The story had embedded itself in my mind by now, but something still drove me to open the copy of White’s Farallons, Sentinels of the Golden Gate that lived in the dining room and read it again. Images from my dreams emerged as the words described the bouncy four year old with the big smile who was the first human child on the island in the 1860’s. From the moment she’d sat foot on the rock she felt at home and freely wandered the wind scarred slopes exploring the birds nests and watching the seals rest between their journeys in search of a meal that they hoped to find before becoming one. At the end of that first week she began calling herself the “Girl of the Farallones”. Seven years she and her mother had lived happily with the lighthouse keeper. Baking and gardening and washing and singing, always singing.

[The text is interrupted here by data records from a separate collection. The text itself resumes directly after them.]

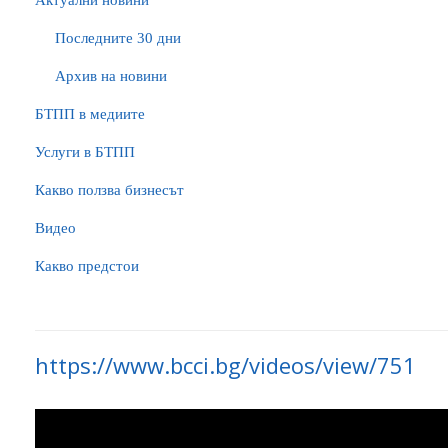
Актуални новини
Последните 30 дни
Архив на новини
БTПП в медиите
Услуги в БТПП
Какво ползва бизнесът
Видео
Какво предстои
https://www.bcci.bg/videos/view/751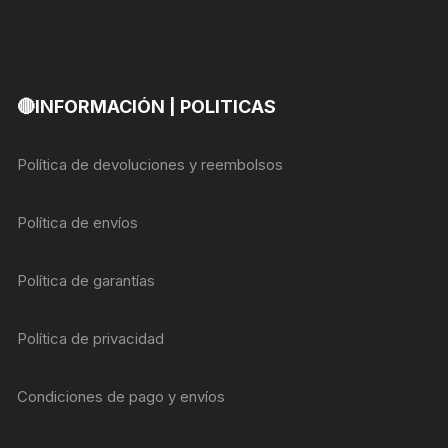
🔴INFORMACIÓN | POLITICAS
Política de devoluciones y reembolsos
Política de envíos
Política de garantías
Política de privacidad
Condiciones de pago y envíos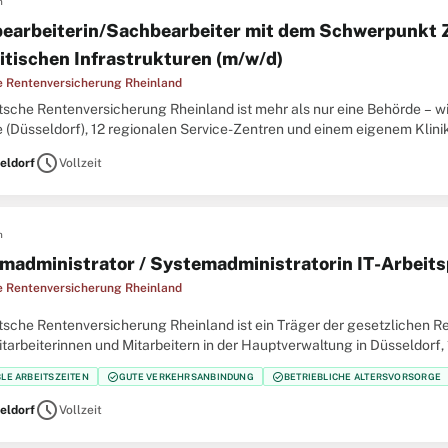
n
earbeiterin/Sachbearbeiter mit dem Schwerpunkt Z
ritischen Infrastrukturen (m/w/d)
 Rentenversicherung Rheinland
sche Rentenversicherung Rheinland ist mehr als nur eine Behörde – wir
 (Düsseldorf), 12 regionalen Service-Zentren und einem eigenem Klinik
er größten Regionalträger der gesetzlichen
schedule
eldorf
Vollzeit
n
madministrator / Systemadministratorin IT-Arbeits
 Rentenversicherung Rheinland
tsche Rentenversicherung Rheinland ist ein Träger der gesetzlichen R
tarbeiterinnen und Mitarbeitern in der Hauptverwaltung in Düsseldorf,
ierungsbezirke Düsseldorf und Köln und 5
check_circle
check_circle
BLE ARBEITSZEITEN
GUTE VERKEHRSANBINDUNG
BETRIEBLICHE ALTERSVORSORGE
schedule
eldorf
Vollzeit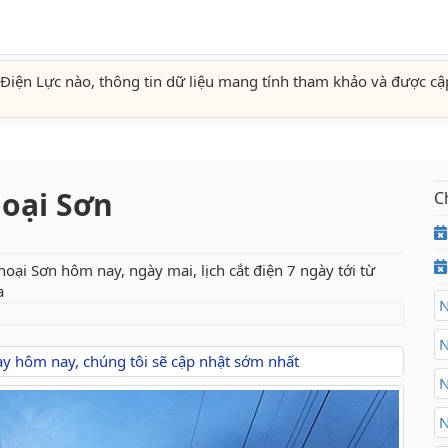
Điện Lực nào, thông tin dữ liệu mang tính tham khảo và được cậ
hoại Sơn
C
hoại Sơn hôm nay, ngày mai, lịch cắt điện 7 ngày tới từ
a
N
N
gày hôm nay, chúng tôi sẽ cập nhật sớm nhất
N
N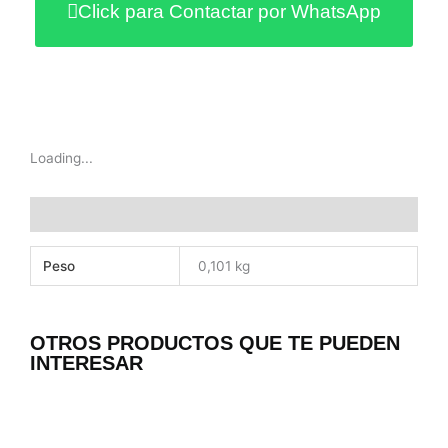
Click para Contactar por WhatsApp
Loading...
Información adicional
Peso
0,101 kg
OTROS PRODUCTOS QUE TE PUEDEN
INTERESAR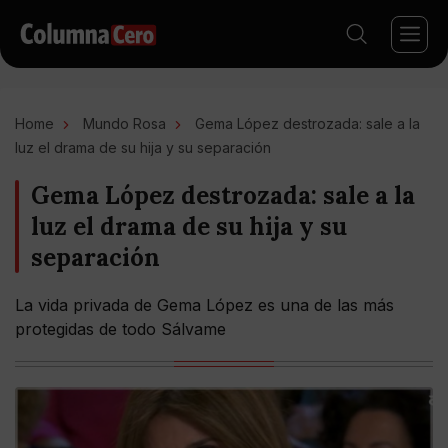
Home
Mundo Rosa
Gema López destrozada: sale a la
luz el drama de su hija y su separación
Gema López destrozada: sale a la
luz el drama de su hija y su
separación
La vida privada de Gema López es una de las más
protegidas de todo Sálvame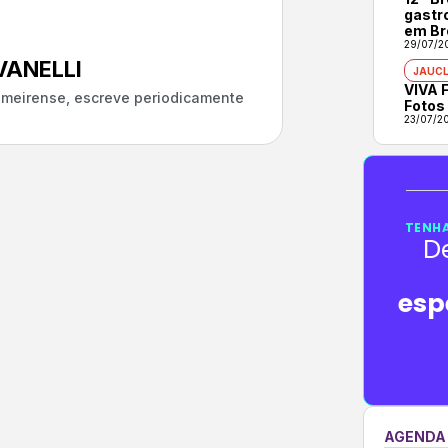
gastr
em Br
29/07/2
ANELLI
JAUCL
VIVA F
almeirense, escreve periodicamente
Fotos
23/07/2
TENHA
D
esp
AGENDA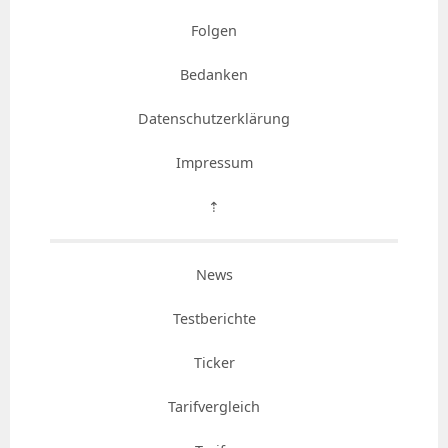
Folgen
Bedanken
Datenschutzerklärung
Impressum
⇡
News
Testberichte
Ticker
Tarifvergleich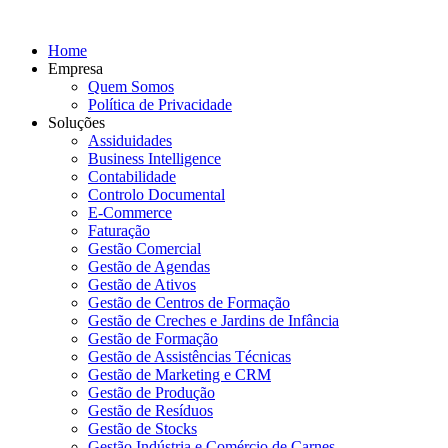
Home
Empresa
Quem Somos
Política de Privacidade
Soluções
Assiduidades
Business Intelligence
Contabilidade
Controlo Documental
E-Commerce
Faturação
Gestão Comercial
Gestão de Agendas
Gestão de Ativos
Gestão de Centros de Formação
Gestão de Creches e Jardins de Infância
Gestão de Formação
Gestão de Assistências Técnicas
Gestão de Marketing e CRM
Gestão de Produção
Gestão de Resíduos
Gestão de Stocks
Gestão Indústria e Comércio de Carnes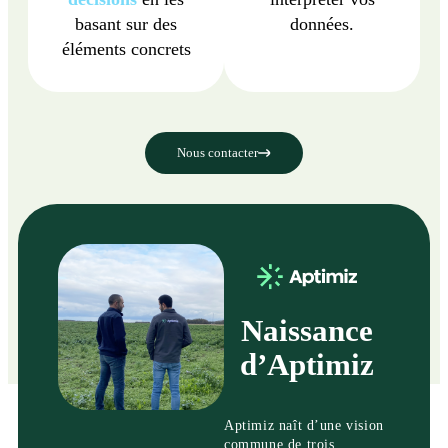
basant sur des
données.
éléments concrets
Nous contacter
Naissance
d’Aptimiz
Aptimiz naît d’une vision
commune de trois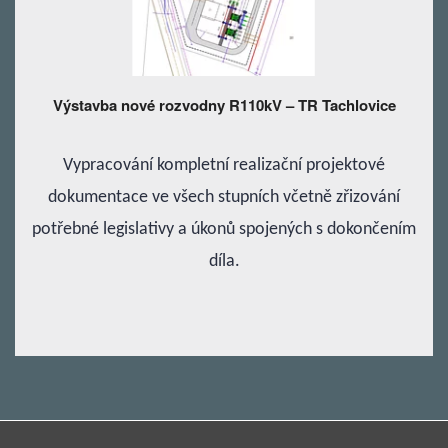
Výstavba nové rozvodny R110kV – TR Tachlovice
Vypracování kompletní realizační projektové
dokumentace ve všech stupních včetně zřizování
potřebné legislativy a úkonů spojených s dokončením
díla.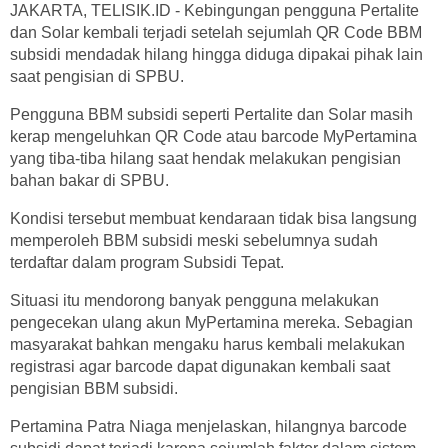
JAKARTA, TELISIK.ID - Kebingungan pengguna Pertalite
dan Solar kembali terjadi setelah sejumlah QR Code BBM
subsidi mendadak hilang hingga diduga dipakai pihak lain
saat pengisian di SPBU.
Pengguna BBM subsidi seperti Pertalite dan Solar masih
kerap mengeluhkan QR Code atau barcode MyPertamina
yang tiba-tiba hilang saat hendak melakukan pengisian
bahan bakar di SPBU.
Kondisi tersebut membuat kendaraan tidak bisa langsung
memperoleh BBM subsidi meski sebelumnya sudah
terdaftar dalam program Subsidi Tepat.
Situasi itu mendorong banyak pengguna melakukan
pengecekan ulang akun MyPertamina mereka. Sebagian
masyarakat bahkan mengaku harus kembali melakukan
registrasi agar barcode dapat digunakan kembali saat
pengisian BBM subsidi.
Pertamina Patra Niaga menjelaskan, hilangnya barcode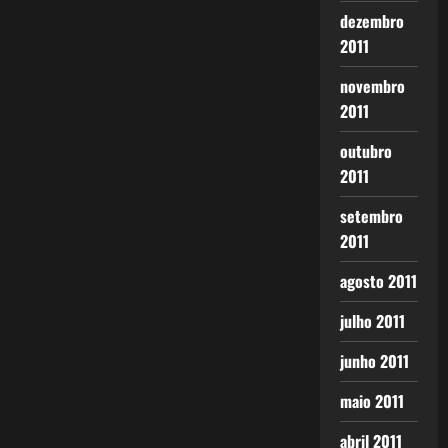
dezembro
2011
novembro
2011
outubro
2011
setembro
2011
agosto 2011
julho 2011
junho 2011
maio 2011
abril 2011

And then on that seventh December on the island, word came that her mothers’ father had died. It was determined that it would be too risky and too sad a journey for the little girl so just before Christmas she kissed her mother goodbye and watched her being swung in the bosons chair over the heaving waves and into the boat that would carry her back to the mainland to attend to her grieving. All through January El Nino storms bore down on the Victorian. Rain sluiced across the windows and the wind howled in the eaves. The lighthouse keeper tried to keep the little girl company, but he was a serious man and the lights needed tending to day and night, and so often she sat at the window alone and waited, softly singing the songs that she and her mother loved. Finally, in early February, it dawned a sunny day and the lighthouse keeper told her that her mother was coming home. I could imaging the little girl sitting and watching out the window just as I was now, listening to the ticking grandfather clock mark the slowly moving minutes until finally the dark black shaft of smoke appeared and the boat that would end her loneliness grew on the horizon. I could see her running down in the sunlight, wearing the pink ribbons in her hair that her mother had left for her to open on Christmas Day.
The ocean was still in a mood after that month of storms and the waves were large in Maintop Bay. The ship eased in cautiously and the little girl jumped at the sight of her mother on foredeck in her black coat and large black hat. The mother hung onto the rail of the heaving boat but when she saw her daughter she lifted her right hand and waved and smiled. At first the captain signaled that he would have to go back and try again the next day, that it was too dangerous to try to get anyone ashore. But seeing the girl and seeing the mother and feeling the palpable pull between them, he finally swung into range of the crane. It looked as if it would all be all right for a moment. The boson’s chair swung away from the deck at just the right moment and the mother held tight but then, just as she was about to clear the bow, a huge wave crashed into the bay and violently lifted the ship into the air and the spar that ran from the smokestack hit the boom of the crane and the chain broke and the mother tumbled into the water in her big black coat and skirts and suddenly all that could be seen was her hat floating in the foam.
The sun peaked out just for a moment in the crack between the ocean and the sky and painted the underside of the grey fog bank in pink and white. I saw in that moment that I would never leave the islands.